Extract:
Richardson company thinks it has substitute for plastic grocery bags

by Maria Halkias | Staff Writer
The Dallas Morning News  
 
The Dallas Morning News
Shoppers are being forced to change how they tote their groceries home.
 
Those plastic bags that often get repurposed to carry out clumps of cat litter or transport muddy cleats soon will cost you 5 cents apiece in Dallas. And they were banned last week in California.
 
Richardson-based Metropak Inc. believes it has a solution to the world’s plastic bag waste problem.
 
The family-owned company has created and patented a biodegradable alternative called RagBags. Metropak can make the cloth bags at a rate of 80 per minute in Richardson on a proprietary 90-foot machine. The company spent $1 million to build the machine, which also allows Metropak to put “Made in U.S.A.” on every bag.
 
Shaped like the traditional plastic grocery store bag, the RagBag is washable and reusable. Once tattered, it has a second life as a super absorbent rag, hence the name. Finally, it can be tossed into the compost pile.
 
Metropak manufactures and prints paper and plastic bags for retailers and other businesses, including Office Depot, Fossil, Sprint, Metro PCS, Omni Hotels, American Airlines and Hard Rock Cafe.

Directive:
Transcribe verbatim the passage of the grocery bag article that begins at the words "The family-owned company" and ends after the words "Hard Rock Cafe.".

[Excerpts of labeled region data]
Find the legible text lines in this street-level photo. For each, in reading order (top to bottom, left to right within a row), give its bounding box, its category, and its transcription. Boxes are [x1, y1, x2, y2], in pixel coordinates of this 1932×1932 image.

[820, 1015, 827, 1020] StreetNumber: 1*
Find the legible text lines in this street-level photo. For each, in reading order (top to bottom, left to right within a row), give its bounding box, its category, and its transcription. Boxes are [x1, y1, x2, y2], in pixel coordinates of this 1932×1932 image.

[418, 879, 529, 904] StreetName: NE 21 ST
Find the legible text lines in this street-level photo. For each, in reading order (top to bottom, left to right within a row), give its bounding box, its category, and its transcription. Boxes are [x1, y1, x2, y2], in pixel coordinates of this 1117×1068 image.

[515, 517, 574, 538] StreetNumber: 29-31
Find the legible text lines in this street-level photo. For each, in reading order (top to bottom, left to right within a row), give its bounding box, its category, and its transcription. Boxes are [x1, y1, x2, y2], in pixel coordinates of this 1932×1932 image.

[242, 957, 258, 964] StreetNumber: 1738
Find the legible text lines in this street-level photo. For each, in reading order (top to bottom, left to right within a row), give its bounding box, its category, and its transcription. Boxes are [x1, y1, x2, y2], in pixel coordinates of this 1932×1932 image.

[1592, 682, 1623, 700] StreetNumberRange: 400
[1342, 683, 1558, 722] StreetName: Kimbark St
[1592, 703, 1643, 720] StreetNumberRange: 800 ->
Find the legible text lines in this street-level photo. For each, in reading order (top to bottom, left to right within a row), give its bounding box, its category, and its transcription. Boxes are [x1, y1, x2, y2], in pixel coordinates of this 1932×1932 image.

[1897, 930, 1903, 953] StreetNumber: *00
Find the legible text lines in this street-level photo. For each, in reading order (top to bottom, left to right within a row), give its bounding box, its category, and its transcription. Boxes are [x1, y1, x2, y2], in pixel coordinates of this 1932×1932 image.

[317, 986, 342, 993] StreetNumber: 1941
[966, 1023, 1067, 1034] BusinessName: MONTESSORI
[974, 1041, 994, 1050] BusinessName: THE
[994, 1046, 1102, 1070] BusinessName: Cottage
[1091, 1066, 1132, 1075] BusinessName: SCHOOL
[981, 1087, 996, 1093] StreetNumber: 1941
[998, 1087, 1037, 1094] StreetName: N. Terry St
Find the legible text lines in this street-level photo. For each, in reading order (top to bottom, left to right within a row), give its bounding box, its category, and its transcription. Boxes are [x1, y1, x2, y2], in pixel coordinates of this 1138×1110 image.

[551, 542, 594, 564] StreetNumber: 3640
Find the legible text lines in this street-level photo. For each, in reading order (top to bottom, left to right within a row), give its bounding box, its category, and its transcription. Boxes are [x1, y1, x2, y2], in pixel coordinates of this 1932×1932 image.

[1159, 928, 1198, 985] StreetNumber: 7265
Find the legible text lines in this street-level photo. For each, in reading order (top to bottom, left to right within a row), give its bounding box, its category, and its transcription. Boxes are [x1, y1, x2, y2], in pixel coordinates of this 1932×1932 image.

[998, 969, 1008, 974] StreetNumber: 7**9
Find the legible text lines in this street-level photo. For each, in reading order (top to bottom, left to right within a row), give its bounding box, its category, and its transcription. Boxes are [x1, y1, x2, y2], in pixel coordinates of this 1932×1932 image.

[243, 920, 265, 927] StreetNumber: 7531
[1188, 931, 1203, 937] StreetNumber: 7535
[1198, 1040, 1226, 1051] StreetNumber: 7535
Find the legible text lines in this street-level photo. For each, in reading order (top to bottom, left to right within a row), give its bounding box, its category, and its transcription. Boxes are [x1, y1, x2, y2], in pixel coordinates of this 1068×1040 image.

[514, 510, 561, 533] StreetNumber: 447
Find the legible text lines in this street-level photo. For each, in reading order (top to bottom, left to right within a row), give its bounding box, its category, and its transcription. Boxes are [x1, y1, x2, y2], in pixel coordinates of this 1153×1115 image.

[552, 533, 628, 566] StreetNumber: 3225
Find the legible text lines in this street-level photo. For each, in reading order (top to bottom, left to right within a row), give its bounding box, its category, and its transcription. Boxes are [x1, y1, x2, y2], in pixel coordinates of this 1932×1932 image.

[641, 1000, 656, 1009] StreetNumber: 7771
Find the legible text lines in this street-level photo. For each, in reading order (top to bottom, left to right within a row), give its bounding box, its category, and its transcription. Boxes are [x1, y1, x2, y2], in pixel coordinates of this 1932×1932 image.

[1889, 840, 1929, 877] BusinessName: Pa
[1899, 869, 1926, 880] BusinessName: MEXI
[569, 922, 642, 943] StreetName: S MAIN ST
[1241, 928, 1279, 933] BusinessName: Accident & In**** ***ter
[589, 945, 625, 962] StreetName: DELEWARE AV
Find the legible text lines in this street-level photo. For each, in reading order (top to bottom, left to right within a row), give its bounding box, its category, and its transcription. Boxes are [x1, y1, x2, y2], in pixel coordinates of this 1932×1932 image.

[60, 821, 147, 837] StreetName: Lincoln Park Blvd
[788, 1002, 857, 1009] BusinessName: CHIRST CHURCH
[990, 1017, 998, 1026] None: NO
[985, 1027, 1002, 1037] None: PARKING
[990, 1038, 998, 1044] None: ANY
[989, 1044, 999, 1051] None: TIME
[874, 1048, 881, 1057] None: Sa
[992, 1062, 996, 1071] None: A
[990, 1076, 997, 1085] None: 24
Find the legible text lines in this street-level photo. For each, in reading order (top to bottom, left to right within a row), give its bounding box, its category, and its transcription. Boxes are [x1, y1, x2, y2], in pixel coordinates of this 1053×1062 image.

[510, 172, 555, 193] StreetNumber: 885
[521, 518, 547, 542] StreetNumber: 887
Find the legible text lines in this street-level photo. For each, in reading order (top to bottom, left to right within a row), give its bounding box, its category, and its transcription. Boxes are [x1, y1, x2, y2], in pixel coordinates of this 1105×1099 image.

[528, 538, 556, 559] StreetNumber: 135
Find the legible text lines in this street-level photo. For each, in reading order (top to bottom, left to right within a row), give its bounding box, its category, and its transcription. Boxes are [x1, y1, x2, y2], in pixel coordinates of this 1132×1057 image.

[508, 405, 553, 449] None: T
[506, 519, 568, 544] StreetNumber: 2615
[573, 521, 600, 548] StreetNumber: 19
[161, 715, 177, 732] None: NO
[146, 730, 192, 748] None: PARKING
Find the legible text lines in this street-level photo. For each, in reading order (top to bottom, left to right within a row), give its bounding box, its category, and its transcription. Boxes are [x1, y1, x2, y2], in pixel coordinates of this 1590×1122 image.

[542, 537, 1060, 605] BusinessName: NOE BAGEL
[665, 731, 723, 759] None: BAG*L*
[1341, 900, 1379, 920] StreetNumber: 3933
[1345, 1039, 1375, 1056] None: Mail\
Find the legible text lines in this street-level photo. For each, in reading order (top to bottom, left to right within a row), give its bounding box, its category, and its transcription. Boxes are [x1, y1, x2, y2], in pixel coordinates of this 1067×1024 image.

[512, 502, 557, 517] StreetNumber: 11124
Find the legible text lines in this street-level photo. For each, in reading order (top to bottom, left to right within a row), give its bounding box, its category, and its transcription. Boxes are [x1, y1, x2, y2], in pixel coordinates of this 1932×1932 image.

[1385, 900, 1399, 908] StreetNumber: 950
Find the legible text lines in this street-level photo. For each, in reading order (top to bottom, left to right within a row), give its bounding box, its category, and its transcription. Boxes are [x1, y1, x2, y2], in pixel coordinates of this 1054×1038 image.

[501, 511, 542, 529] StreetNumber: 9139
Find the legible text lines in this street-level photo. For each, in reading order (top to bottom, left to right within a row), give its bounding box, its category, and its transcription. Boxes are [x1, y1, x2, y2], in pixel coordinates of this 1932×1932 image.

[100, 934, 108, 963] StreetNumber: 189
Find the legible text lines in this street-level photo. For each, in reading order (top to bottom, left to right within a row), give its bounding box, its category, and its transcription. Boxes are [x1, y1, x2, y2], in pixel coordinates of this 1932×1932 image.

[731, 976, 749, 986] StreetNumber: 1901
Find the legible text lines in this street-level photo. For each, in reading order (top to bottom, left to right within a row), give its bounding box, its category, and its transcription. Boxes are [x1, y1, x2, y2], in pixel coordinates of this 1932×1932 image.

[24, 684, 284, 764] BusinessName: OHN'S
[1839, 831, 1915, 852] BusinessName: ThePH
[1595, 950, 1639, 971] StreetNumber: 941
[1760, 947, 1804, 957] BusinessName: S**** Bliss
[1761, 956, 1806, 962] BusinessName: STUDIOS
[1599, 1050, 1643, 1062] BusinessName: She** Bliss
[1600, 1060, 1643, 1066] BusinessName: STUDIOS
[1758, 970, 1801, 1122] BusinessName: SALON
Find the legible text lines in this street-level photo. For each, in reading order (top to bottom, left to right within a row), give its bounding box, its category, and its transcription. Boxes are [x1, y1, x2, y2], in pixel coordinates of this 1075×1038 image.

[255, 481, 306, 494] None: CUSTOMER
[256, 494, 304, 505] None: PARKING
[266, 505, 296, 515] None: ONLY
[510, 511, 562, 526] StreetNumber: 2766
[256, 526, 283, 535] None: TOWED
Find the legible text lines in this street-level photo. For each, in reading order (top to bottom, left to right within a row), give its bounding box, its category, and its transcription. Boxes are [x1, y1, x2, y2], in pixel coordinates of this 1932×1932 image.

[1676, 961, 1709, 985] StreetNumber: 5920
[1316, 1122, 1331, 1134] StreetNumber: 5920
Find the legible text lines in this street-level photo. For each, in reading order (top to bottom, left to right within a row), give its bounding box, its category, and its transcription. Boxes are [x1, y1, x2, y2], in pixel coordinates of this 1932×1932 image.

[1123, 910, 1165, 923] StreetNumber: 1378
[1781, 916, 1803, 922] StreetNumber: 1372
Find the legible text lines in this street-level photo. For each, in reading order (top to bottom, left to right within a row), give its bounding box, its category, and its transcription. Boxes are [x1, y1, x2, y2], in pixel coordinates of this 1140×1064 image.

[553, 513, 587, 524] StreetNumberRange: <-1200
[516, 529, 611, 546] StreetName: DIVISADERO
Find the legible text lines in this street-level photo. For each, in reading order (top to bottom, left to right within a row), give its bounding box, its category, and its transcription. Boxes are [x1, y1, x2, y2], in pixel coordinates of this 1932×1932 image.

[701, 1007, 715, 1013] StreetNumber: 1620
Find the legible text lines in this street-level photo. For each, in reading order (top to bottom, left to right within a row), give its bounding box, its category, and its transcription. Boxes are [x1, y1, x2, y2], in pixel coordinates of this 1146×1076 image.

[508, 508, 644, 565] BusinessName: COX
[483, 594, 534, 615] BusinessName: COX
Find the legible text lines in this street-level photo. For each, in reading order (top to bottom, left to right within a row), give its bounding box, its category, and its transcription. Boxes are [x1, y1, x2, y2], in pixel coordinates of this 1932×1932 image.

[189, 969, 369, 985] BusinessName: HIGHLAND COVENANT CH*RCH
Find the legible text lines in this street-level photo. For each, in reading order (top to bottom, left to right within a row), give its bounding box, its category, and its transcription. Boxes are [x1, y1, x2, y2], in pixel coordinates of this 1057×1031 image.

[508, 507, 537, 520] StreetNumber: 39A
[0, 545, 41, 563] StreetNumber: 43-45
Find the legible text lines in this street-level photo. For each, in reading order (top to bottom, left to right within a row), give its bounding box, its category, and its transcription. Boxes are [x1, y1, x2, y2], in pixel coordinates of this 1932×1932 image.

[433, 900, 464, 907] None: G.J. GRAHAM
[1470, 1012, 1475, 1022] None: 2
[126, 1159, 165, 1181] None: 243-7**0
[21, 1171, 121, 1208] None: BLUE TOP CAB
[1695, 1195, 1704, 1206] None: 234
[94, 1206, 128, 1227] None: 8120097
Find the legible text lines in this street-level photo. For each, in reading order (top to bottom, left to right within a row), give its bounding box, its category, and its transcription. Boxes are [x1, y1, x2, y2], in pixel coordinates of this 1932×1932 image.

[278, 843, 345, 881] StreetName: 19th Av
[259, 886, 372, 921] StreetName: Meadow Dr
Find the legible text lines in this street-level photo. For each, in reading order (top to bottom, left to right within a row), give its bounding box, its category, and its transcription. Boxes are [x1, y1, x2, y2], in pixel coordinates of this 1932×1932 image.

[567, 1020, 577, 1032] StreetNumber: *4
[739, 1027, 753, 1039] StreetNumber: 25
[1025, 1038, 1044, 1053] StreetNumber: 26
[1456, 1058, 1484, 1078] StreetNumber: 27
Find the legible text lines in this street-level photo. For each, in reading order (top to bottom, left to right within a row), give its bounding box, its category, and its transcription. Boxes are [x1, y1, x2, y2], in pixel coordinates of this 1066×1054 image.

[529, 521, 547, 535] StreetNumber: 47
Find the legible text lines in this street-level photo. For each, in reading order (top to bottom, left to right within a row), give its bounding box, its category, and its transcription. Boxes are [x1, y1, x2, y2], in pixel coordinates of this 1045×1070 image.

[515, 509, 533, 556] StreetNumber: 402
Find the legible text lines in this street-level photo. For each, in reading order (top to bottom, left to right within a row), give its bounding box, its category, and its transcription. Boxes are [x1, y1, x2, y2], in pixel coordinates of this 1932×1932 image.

Full response:
The family-owned company has created and patented a biodegradable alternative called RagBags. Metropak can make the cloth bags at a rate of 80 per minute in Richardson on a proprietary 90-foot machine. The company spent $1 million to build the machine, which also allows Metropak to put “Made in U.S.A.” on every bag.
 
Shaped like the traditional plastic grocery store bag, the RagBag is washable and reusable. Once tattered, it has a second life as a super absorbent rag, hence the name. Finally, it can be tossed into the compost pile.
 
Metropak manufactures and prints paper and plastic bags for retailers and other businesses, including Office Depot, Fossil, Sprint, Metro PCS, Omni Hotels, American Airlines and Hard Rock Cafe.